Moms and dads hope that their kids love and serve God with their whole heart, and it appears Proverbs has given us a prescription to carry this out: good parenting.

What does this parenting Proverbs mentions look like? Based on the whole of scripture, it involves godly role modeling, teaching from the Bible, attending church, discipline and other things.

Many parents do this and do it very well.

But the troubling reality is that some children – even when they have been raised this way — live in rebellion against God.
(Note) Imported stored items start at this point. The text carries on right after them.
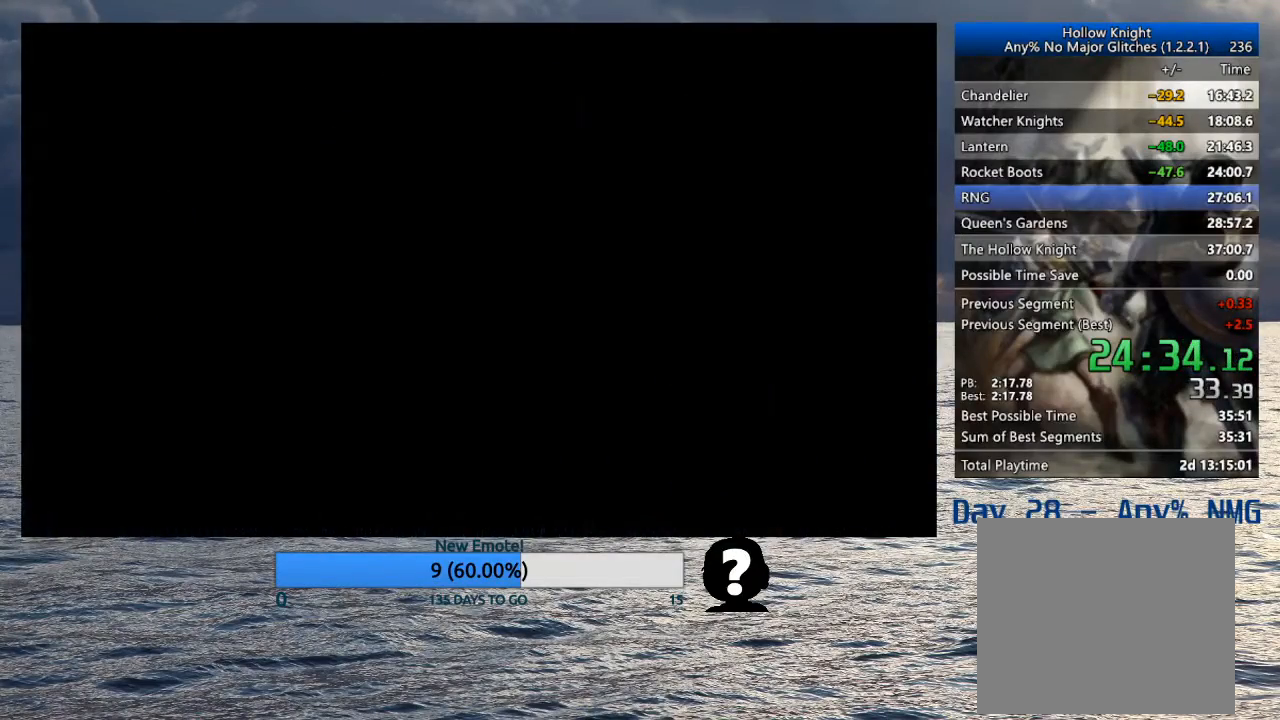
{"buttons": [], "left_stick": "left", "right_stick": "center", "events": []}
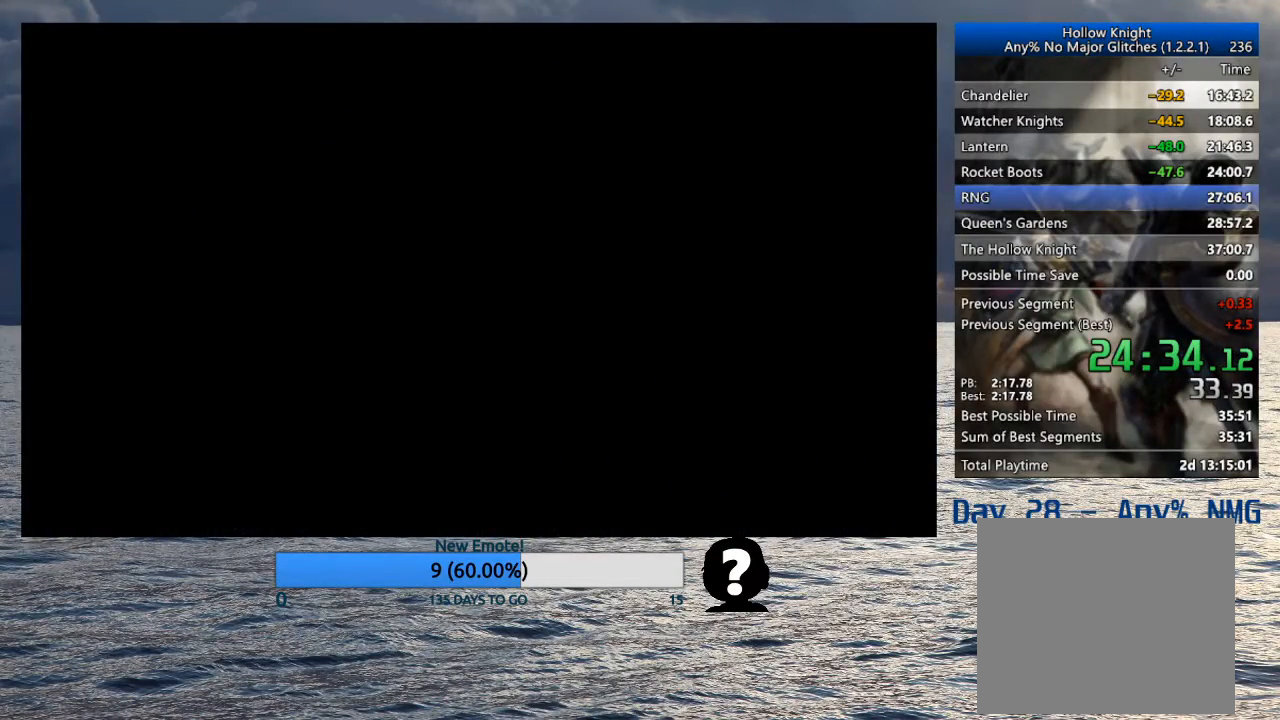
{"buttons": [], "left_stick": "left", "right_stick": "center", "events": []}
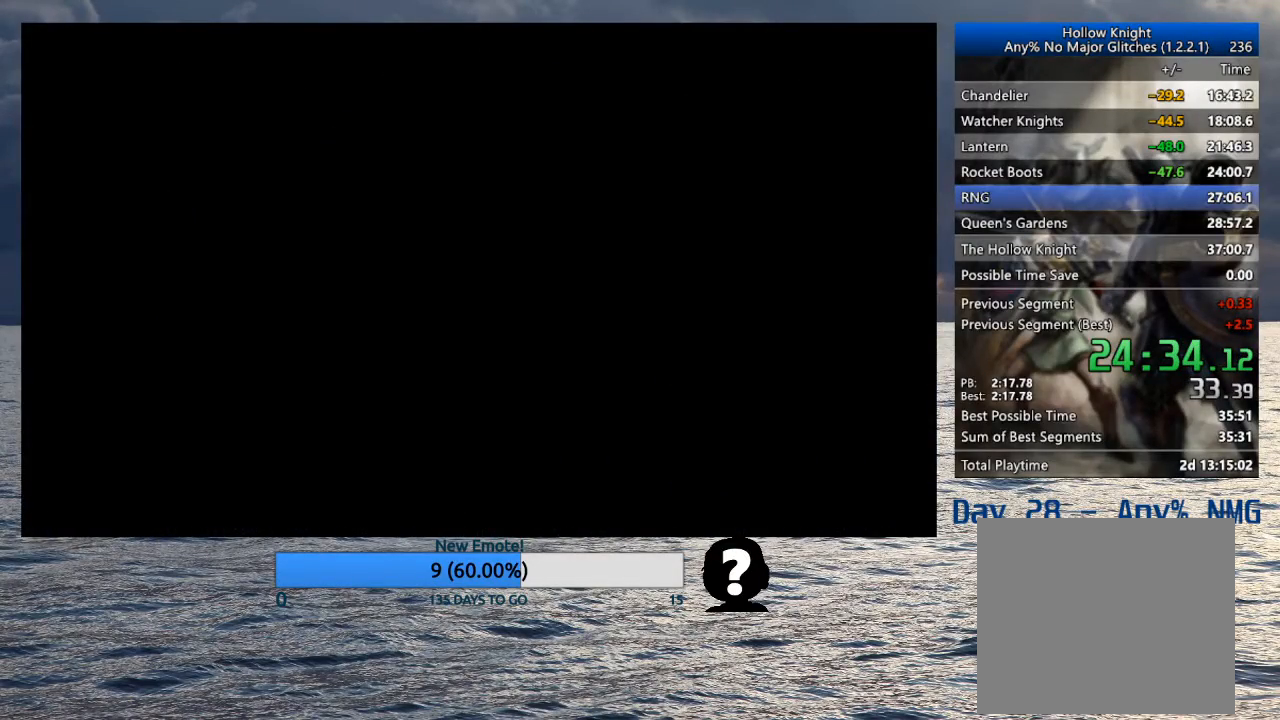
{"buttons": [], "left_stick": "left", "right_stick": "center", "events": []}
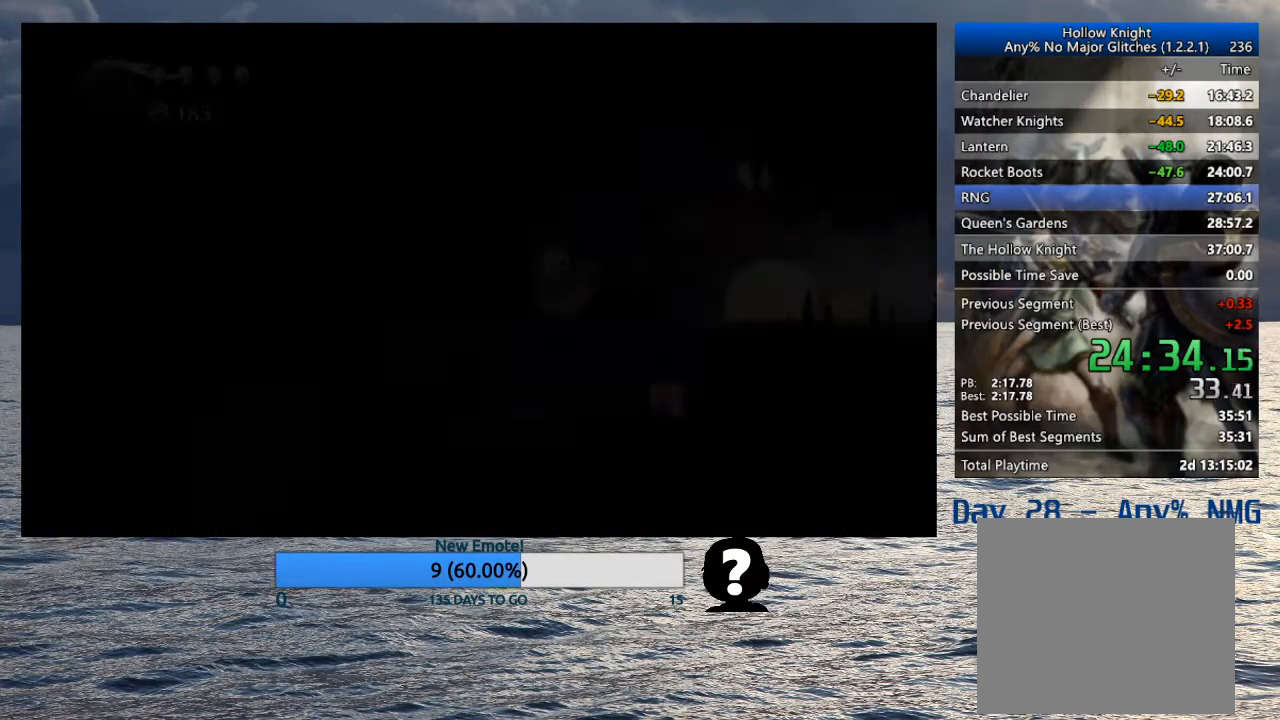
{"buttons": ["R2"], "left_stick": "left", "right_stick": "center", "events": [[417, "R2", "down"]]}
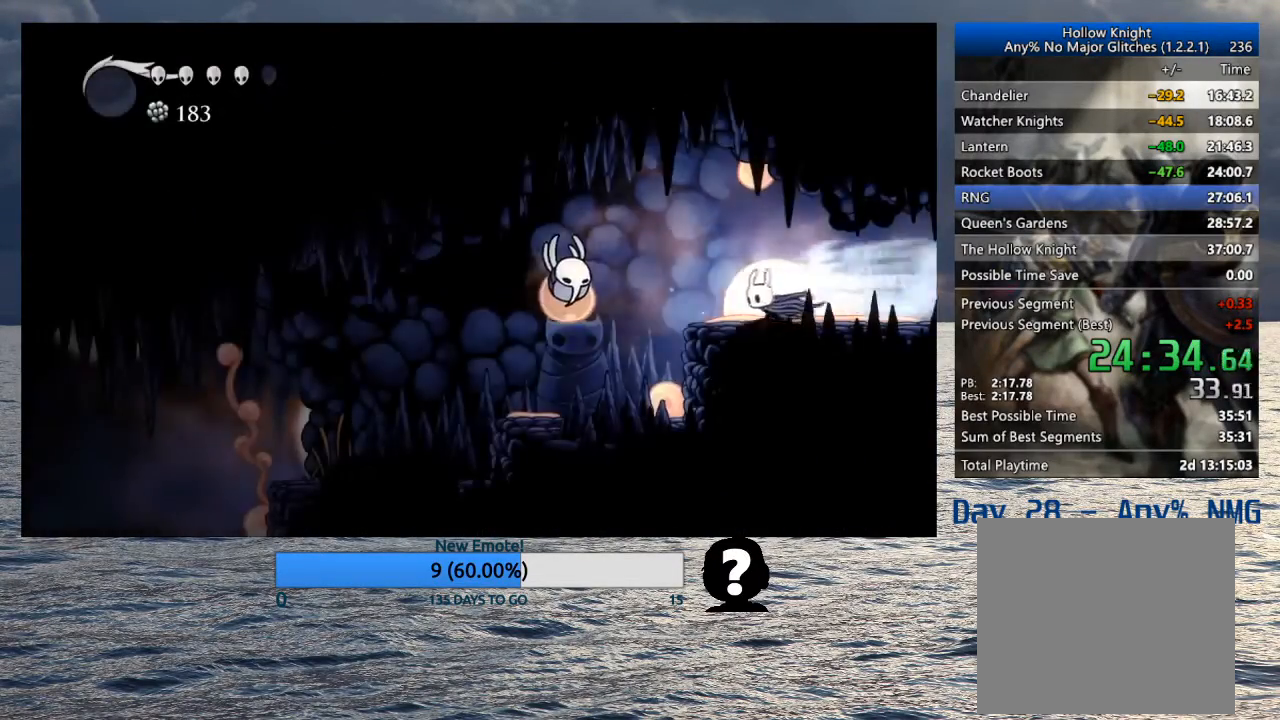
{"buttons": [], "left_stick": "up-left", "right_stick": "center", "events": [[67, "R2", "up"], [233, "SQUARE", "down"], [317, "left_stick", "up-left"], [333, "SQUARE", "up"]]}
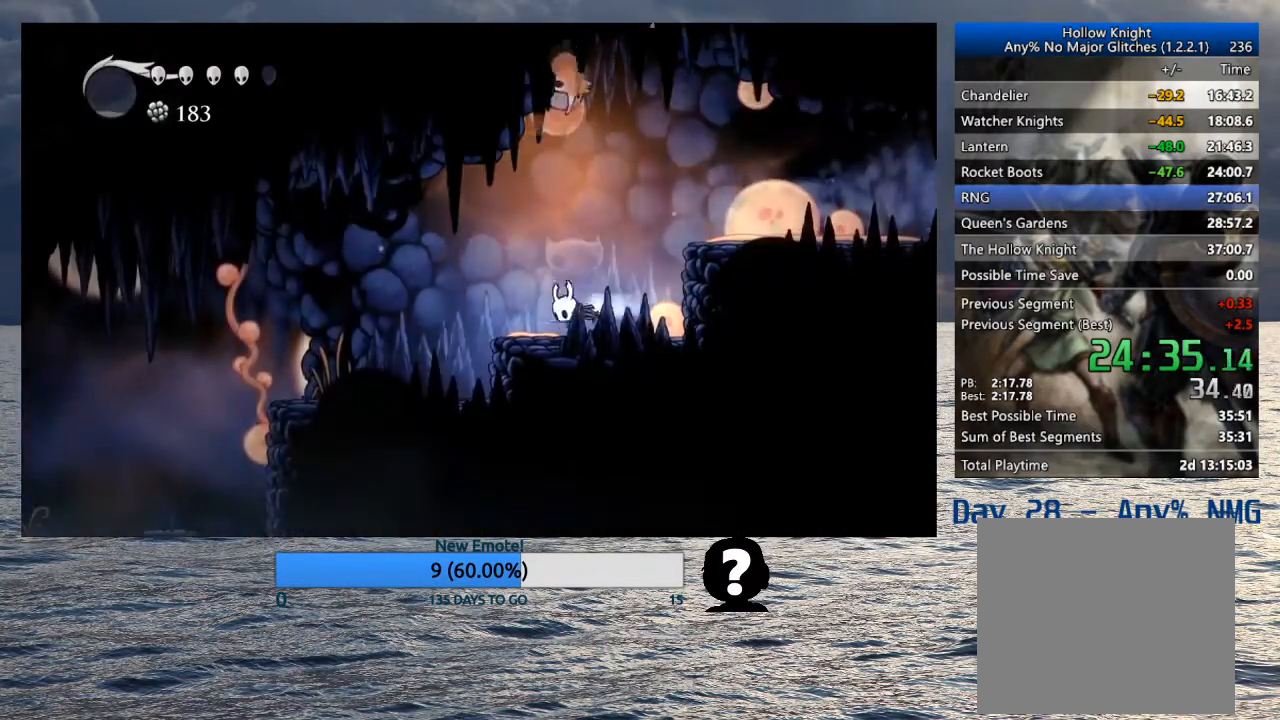
{"buttons": [], "left_stick": "left", "right_stick": "center", "events": [[17, "R2", "down"], [33, "left_stick", "left"], [150, "R2", "up"]]}
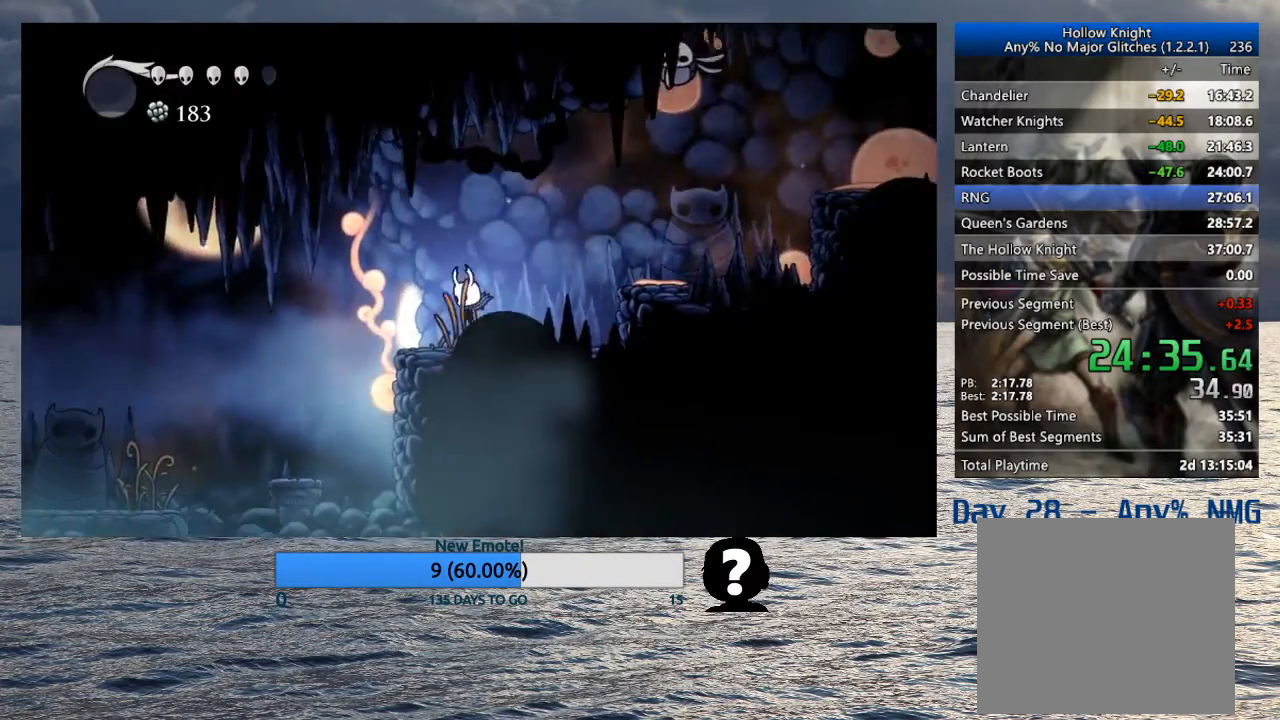
{"buttons": [], "left_stick": "left", "right_stick": "center", "events": []}
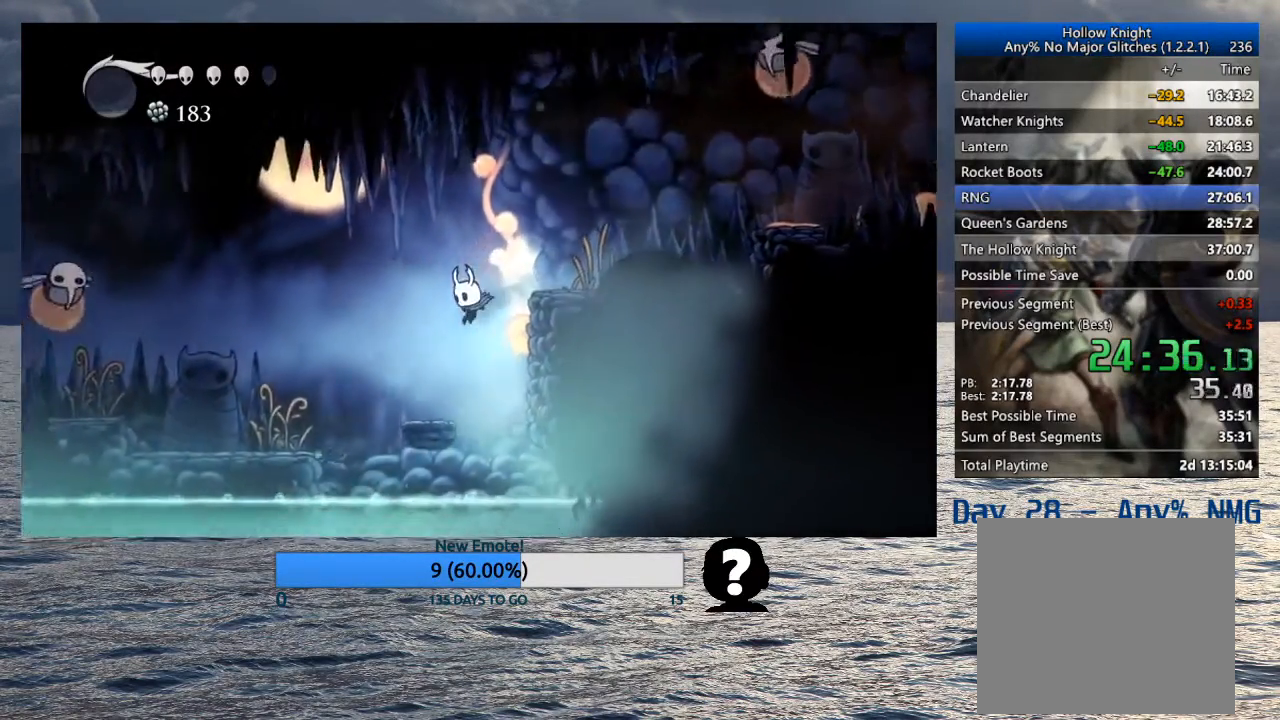
{"buttons": [], "left_stick": "left", "right_stick": "center", "events": []}
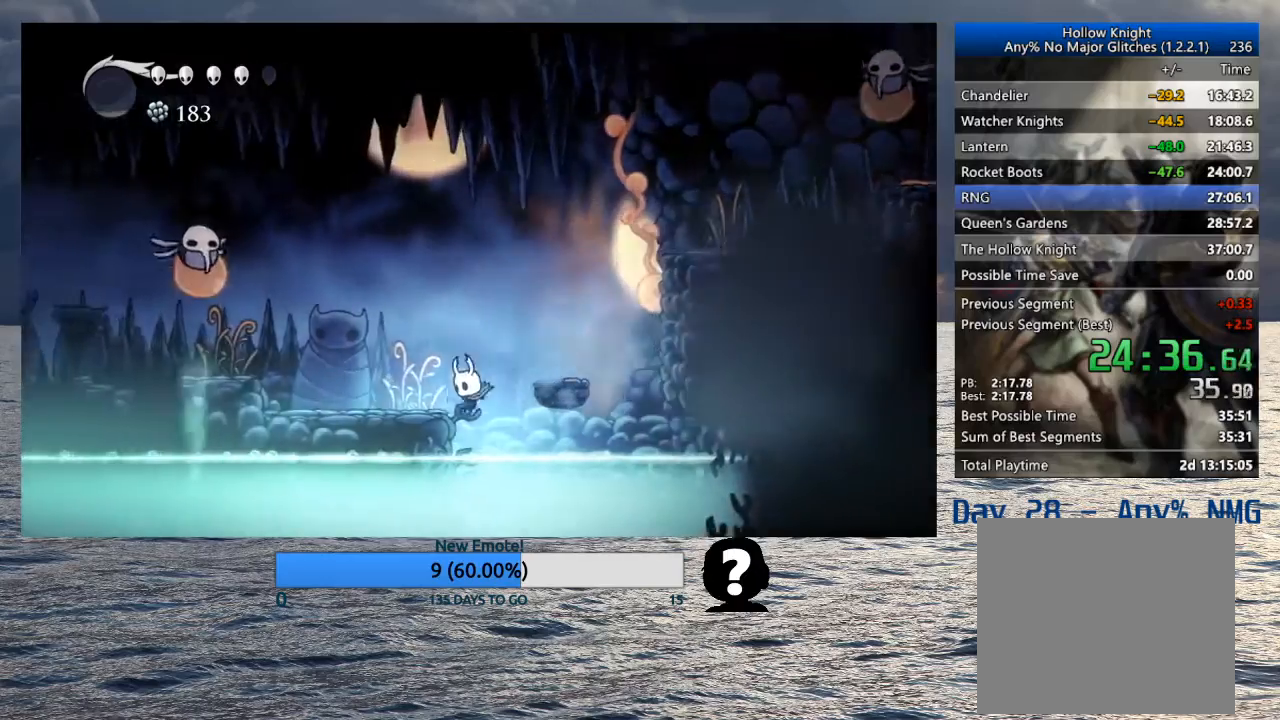
{"buttons": ["L2"], "left_stick": "center", "right_stick": "center", "events": [[167, "L2", "down"], [333, "left_stick", "center"]]}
We know them. And we know their parents. I’ve seen the weary look of sorrow as a parent describes a son or daughter who has either rejected the gospel outright or is living a sinful lifestyle — one they were neither modeled nor taught.

Those parents ask themselves the perennial “Why?” The words of Proverbs 22:6, while giving comfort to parents of godly children, troubles parents of children gone astray.

Understanding Wisdom Literature

Is Proverbs 22:6 only true for some people and not for others? Have some not truly “trained up” their children in the Biblical model? And if there are so many exceptions to the apparent promise of the verse, why is it included in the Bible anyway?

A right understanding of Proverbs — and of wisdom literature as a whole — best answers the question to this verse.

The book of Proverbs is full of “truisms.” The verses are observations of wise people and are generally true in most cases, but they’re not the same as precepts, or universal promises.

For example, Proverbs 9:10-11 says, “The Fear of the Lord is the beginning of wisdom, and the knowledge of the Holy One is understanding. For by me your days will be multiplied, and years of life will be added to you.”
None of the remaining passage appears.